◆ PAGE EXCERPT
# # #

Right here and now, I very much wish the same to you!

Igniting an Effort to Make Roads Safer For All

Going from darkly dressed to brightly dressed helps drivers see and drive safely around us road athletes/enthusiasts

As I mentioned in a recent post, part of what makes us who and what we are, in addition to what we eat and how we manage our thoughts and spirit, is how we regularly and rigorously we move our bodies.

For me, though I start my day with stretching and strengthening indoors, by far most of my exercise comes from riding a bike on the road everyday. The big problem for all of us who share that same passion for the road is that US traffic related cyclist and pedestrian injuries and deaths are only increasing year-to-year as shown in the two images below.

The reasons for the above:

o Visibility – drivers not seeing cyclists, runners, pedestrians
o Motor vehicle speed
o Increased number of people getting outdoors on foot and/or bikes
o Distracted driving
o Inadequate infrastructure

Yes, effecting real change to make roads safer for all is a long, steep climb. But the alternative, doing nothing, is unacceptable. We can make a difference only if we road athletes, enthusiasts, retailers and advocacy organizations unite our efforts, lead by example both on and off the road and advocate in growing numbers for coherent, consistent change community-by-community and state-by-state.

As a contributing member to a team effort, my Breitz! “Be bright, be seen!” performance wear brand is actively making a difference by igniting a “make roads safer for all” movement that includes:

o getting bright, bold performance driver-respectful wear on as many road athlete/enthusiasts as possible
o actively advocating for standardizing social distancing inspired 6-feet separation between motorized and non-motorized traffic by:
– working with local town and county government, police, DPW and Dept. of Transportation
– connecting with state legislative transportation committees
– working with national and state safety organizations (People for Bikes, League of American Bicyclists, MassBike, BikeWalkNC, and more)
o ensuring the Breitz! road safety message is relevant through daily cycling, running, walking and annual coast-to-coast cross-country road trips (since 2021 -with a bike in the back seat)…

…to experience and assess:
o local road conditions state-by-state, community-by-community
o accommodations for cyclist, pedestrian and motorized traffic
o motorized and non-motorized traffic behavior

Yes, like I mentioned above, the climb is steep, but It’s a labor of love with purpose – and a big smile moving the needle forward!

As a terrific friend of mine would say, you don’t have to buy the idea. Just rent it for a while and consider joining the effort.

Thanks & ride/run on!

Have vs. Make It a Good Day! Huge Difference!

Larry Gilligan

“Have a good day!” vs. “Make it a great day!”

Subtle difference? Not at all, especially when I think of the person I learned if from, Larry GiIligan, pictured above.

Larry was Gibbons Middle School Vice Principal in Westborough, MA, and used to sign off his morning announcements to students and staff with “Make it a good day!” Larry was a highly skilled, smart, compassionate school leader and role model man – and much more, whose clear-eyed wisdom, gutsy toughness and contagious love-for-life are clearly evident in the picture above taken when he was well on the way to a terminal outcome after being diagnosed with ALS (Lou Gehrig’s disease) in the early 2000’s. 

As Larry explained regarding his quote, “have” is passive, “make” is active, and that “make” confers ownership on the receiver a self-empowerment tool. I changed “good” to “great” to raise the bar – all with a smile. Our lives are so fleeting, why not shoot for “great” as a mark for the best we can do all the time: meeting our work or personal responsibilities, how we prepare and enjoy what we eat, moving our bodies, being with friends, family or even difficult people, sleeping – even doing the dishes or taking out the trash – all with unburdened (aka, smiling) attentive focus and intent. 

Thanks very much for your powerful line, Larry! I think of you every time I express say it.

To you on the other side of these words, I hope you made this a great read!

# # #

◆ WHAT THE TASK ASKS
Using the blog excerpt above, decide whether each statement agrees with it. Answer yes or no for each, and quote the exact words that decide it.
(a) Larry Gilligan signed off his morning announcements with "Make it a great day!"
(b) The author's coast-to-coast road trips have happened every year since 2021.
(c) Most of the author's exercise comes from running.

◆ DATA SUPPLIED
# # #

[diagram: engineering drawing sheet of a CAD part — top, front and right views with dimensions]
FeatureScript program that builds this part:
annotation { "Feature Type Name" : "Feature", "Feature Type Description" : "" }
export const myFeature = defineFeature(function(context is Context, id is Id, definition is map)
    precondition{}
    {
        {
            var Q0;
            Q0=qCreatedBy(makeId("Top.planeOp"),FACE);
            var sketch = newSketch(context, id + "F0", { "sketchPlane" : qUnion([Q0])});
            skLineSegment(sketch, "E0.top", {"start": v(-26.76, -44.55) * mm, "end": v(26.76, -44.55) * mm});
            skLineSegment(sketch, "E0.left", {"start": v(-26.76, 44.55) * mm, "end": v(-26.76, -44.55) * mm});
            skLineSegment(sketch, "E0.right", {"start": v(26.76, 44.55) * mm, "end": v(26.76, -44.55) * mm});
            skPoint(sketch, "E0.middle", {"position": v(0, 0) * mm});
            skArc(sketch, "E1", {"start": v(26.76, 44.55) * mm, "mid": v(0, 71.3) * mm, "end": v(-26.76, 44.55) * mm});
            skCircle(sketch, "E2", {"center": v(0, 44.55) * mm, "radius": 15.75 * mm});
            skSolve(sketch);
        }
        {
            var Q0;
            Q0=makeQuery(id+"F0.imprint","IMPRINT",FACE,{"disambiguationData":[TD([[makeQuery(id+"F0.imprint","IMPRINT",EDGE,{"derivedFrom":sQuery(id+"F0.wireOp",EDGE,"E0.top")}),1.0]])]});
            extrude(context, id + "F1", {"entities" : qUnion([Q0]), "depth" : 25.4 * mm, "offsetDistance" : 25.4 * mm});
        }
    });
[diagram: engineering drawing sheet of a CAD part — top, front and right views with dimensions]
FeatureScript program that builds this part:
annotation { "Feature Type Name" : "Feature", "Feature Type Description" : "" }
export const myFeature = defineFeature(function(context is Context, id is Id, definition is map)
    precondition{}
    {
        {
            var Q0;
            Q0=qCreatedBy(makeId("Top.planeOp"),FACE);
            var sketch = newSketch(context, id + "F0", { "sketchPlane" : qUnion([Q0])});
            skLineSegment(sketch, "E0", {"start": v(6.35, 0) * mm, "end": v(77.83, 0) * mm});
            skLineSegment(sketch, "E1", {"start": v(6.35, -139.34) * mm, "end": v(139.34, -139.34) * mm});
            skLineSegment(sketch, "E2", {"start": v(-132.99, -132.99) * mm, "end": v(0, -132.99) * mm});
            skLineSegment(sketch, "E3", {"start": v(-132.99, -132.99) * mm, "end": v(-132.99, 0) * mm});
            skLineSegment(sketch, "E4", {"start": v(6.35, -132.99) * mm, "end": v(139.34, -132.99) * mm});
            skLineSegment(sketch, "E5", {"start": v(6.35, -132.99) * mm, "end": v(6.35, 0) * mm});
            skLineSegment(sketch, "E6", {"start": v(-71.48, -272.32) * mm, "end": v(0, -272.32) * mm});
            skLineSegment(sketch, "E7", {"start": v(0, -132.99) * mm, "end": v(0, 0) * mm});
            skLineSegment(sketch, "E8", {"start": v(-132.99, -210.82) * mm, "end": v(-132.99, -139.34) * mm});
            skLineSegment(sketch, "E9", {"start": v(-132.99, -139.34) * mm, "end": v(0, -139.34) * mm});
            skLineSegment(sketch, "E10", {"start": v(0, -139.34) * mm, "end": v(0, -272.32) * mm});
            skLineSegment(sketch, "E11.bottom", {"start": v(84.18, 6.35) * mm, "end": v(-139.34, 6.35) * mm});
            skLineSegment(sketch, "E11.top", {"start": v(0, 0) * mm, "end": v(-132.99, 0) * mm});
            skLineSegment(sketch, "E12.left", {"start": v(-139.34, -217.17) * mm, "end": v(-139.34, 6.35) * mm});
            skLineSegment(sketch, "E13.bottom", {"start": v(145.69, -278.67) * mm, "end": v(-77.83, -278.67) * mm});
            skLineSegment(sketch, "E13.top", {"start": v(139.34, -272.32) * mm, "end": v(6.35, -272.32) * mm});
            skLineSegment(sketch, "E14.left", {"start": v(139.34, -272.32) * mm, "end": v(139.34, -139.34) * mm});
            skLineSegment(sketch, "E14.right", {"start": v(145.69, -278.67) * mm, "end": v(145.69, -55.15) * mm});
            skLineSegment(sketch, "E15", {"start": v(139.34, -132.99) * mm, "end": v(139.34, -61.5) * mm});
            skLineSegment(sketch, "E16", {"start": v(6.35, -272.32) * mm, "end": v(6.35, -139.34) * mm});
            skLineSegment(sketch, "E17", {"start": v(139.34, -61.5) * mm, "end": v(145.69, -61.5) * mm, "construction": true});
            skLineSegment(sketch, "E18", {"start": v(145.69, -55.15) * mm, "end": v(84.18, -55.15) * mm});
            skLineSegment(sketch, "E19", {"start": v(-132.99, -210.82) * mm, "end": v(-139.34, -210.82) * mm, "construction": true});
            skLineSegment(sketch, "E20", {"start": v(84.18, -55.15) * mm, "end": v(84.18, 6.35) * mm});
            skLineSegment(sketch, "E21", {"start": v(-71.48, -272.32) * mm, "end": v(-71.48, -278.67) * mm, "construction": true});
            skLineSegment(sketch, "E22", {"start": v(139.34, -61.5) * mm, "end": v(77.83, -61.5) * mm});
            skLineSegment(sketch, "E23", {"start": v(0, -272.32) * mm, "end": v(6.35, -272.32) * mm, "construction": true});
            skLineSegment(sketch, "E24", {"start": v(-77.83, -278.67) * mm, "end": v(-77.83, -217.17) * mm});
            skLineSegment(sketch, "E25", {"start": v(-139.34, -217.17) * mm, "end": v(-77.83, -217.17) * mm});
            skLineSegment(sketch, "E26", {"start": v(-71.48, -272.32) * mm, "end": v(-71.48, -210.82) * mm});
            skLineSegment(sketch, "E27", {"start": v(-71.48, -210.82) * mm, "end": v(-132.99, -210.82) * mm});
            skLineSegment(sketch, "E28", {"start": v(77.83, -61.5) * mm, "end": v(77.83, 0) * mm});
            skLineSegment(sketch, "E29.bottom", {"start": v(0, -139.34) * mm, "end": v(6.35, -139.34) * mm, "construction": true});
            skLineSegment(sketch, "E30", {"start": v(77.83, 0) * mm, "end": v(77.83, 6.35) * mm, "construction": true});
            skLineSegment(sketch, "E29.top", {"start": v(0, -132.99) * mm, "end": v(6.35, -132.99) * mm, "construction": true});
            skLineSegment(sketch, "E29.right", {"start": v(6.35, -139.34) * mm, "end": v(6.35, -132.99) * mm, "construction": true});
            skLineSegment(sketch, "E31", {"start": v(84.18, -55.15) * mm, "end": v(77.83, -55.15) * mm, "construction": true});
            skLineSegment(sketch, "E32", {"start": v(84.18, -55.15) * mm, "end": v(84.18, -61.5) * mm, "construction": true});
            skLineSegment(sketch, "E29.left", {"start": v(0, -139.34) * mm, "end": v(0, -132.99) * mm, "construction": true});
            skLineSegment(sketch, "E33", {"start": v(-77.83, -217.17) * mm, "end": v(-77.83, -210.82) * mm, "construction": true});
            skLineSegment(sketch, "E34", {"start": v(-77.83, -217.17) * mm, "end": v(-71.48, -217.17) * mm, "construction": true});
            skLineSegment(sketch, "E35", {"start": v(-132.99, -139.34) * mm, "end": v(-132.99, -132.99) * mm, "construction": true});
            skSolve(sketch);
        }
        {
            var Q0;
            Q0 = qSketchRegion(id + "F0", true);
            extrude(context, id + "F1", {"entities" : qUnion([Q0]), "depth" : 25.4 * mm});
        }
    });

# # #

◆ YOUR RESPONSE
(a) No: "used to sign off his morning announcements to students and staff with “Make it a good day!”"
(b) Yes: "annual coast-to-coast cross-country road trips" and "since 2021"
(c) No: "by far most of my exercise comes from riding a bike on the road everyday"